> **RECORDS TO PROCESS**
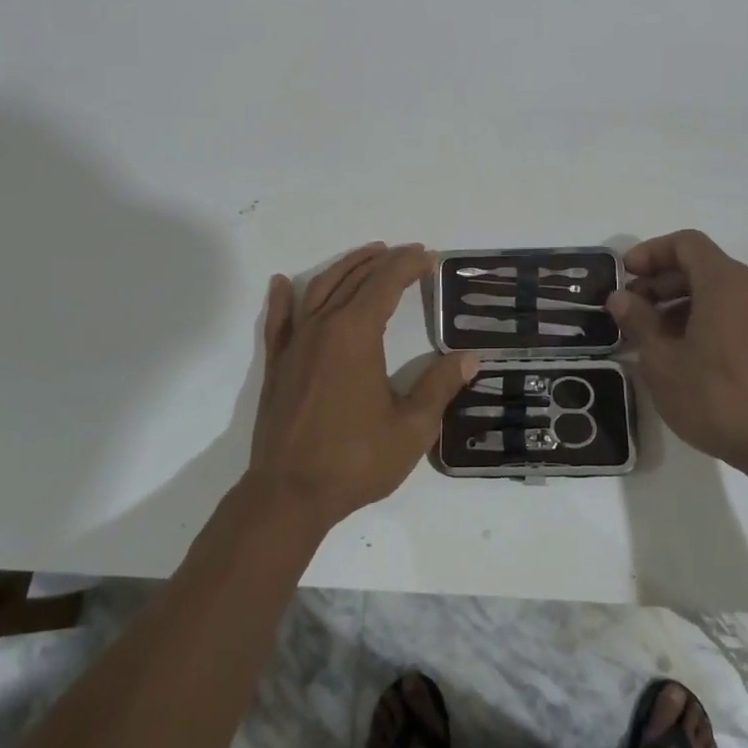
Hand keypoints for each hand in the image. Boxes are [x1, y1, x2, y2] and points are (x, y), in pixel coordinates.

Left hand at [246, 242, 479, 530]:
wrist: (288, 494)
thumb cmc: (354, 461)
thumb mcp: (412, 428)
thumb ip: (439, 387)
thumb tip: (470, 358)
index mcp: (356, 335)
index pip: (384, 284)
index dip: (408, 266)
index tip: (428, 257)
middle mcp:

> **INSTRUCTIONS TO FOLLOW**
What lines of the material above include "thumb"? Copy each one.

> **TASK OUTPUT**
thumb cmc: (354, 461)
thumb mcp: (412, 428)
thumb ip: (439, 387)
thumb tip: (470, 358)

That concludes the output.